Keep Your Eyes on John Negroponte

Memo To: Sen. Jay Rockefeller [D WV], Senate Intelligence Committee From: Jude Wanniski Re: Don’t Trust Him

Yesterday we watched the Senate Foreign Relations Committee run through its interview with John Bolton, President Bush’s totally unqualified nominee to be UN Ambassador, a man who is only capable of causing trouble. It does look like the Republican Senators will abrogate their responsibility to give advise and consent in what the Constitution believed would be an honest effort on the part of the Legislative Branch.

Today, I watched the Senate Intelligence Committee go through the motions of interviewing John Negroponte, who President Bush has nominated to be the first real “intelligence czar.” I gather from the hearings that you think Negroponte is not a bad choice for the position and will vote for his confirmation. But I think you will be making a mistake. Negroponte appears to be a man separate and apart from the Perle Cabal that orchestrated the war with Iraq via his neo-con control of Vice President Cheney. But Negroponte could never have climbed up the bureaucratic ranks at the State Department to become U.N. Ambassador, then U.S. Ambassador to Baghdad, and now the fellow into whose eyes and ears will flow all the deep, dark secrets of the massive intelligence network in the U.S. government. The power that FBI Director J. Edgar Hoover had in his day was trivial compared to the power Negroponte will have to guide him in the direction that the Perle Cabal desires. Mr. Bush will be putty in his hands.

Now there have been Democrats raising questions about Negroponte’s behavior as Ambassador to Honduras when the Cold War was still raging.

In a memo I wrote to Senator Biden recently, I suggested the Senate forget whatever he did in the Reagan years when we were still wrapping up the Cold War.

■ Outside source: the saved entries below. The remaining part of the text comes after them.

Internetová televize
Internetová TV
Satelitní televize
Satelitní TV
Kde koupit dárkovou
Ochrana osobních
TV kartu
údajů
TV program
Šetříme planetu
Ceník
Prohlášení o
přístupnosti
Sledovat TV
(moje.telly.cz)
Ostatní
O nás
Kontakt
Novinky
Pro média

There have also been questions raised about his effectiveness as Ambassador to Baghdad, as the situation in Iraq got progressively worse – as he worked with the interim government to win the minds and hearts of the occupied Iraqis by destroying the city of Fallujah.

Senator, I hope you don’t think it was Negroponte’s decision to bomb the bejesus out of the town to “teach Iraqis a lesson” in how they should be occupied. Of course not. He took his orders from the Cabal in Washington, with Paul Wolfowitz telling him “bombs away,” after checking with Richard Perle, the mastermind in the Cabal. Negroponte then rang up interim Prime Minister Allawi and gave him his orders. Everyone in Iraq knows what happened, which is why Allawi didn’t get any votes in the elections and will soon be out of business. Okay, okay. There was a little blood spilled in Fallujah. But I would forgive Negroponte even for that. There was no intelligence failure. Perle wanted blood to be spilled, and he had the backing of the President, Vice President, Defense Secretary, down the line.

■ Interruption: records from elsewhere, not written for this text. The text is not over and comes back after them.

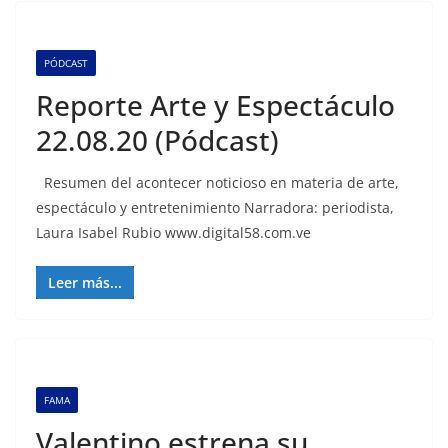
PÓDCAST
Reporte Arte y Espectáculo
22.08.20 (Pódcast)
Resumen del acontecer noticioso en materia de arte,
espectáculo y entretenimiento Narradora: periodista,
Laura Isabel Rubio www.digital58.com.ve
Leer más...
FAMA
Valentino estrena su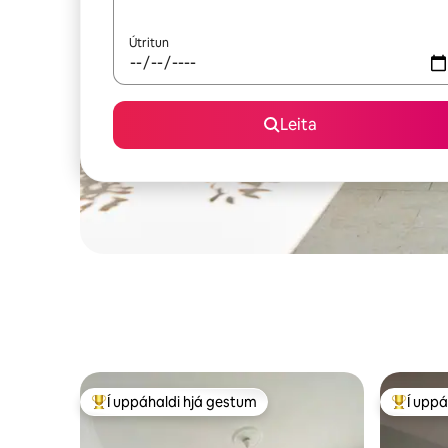
Útritun
Leita
Í uppáhaldi hjá gestum
Í uppá
Í mestu uppáhaldi hjá gestum
Í mestu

My gripe about Negroponte, which nobody seems to have brought up, is that he was our Ambassador to the United Nations during those many months when the U.N. was passing UNSCR #1441 and then executing it successfully. That is, the Security Council empowered Hans Blix, UNMOVIC’s director, to send inspectors into Iraq and look into every nook and cranny for chemical and biological weapons of mass destruction. It also empowered Mohammed al-Baradei, director of the International Atomic Energy Agency, to look into every nook and cranny and interrogate all of Saddam’s scientists he could lay his hands on to see if there was any trace of a reconstituted nuclear weapons program. Negroponte was right there from one day to the next, learning everything the other suspicious members of the Security Council were learning. He could see with his own eyes and ears everything the French, the Russians, the Germans, the Chinese could see, far more than I could see by watching as much as was made available on television.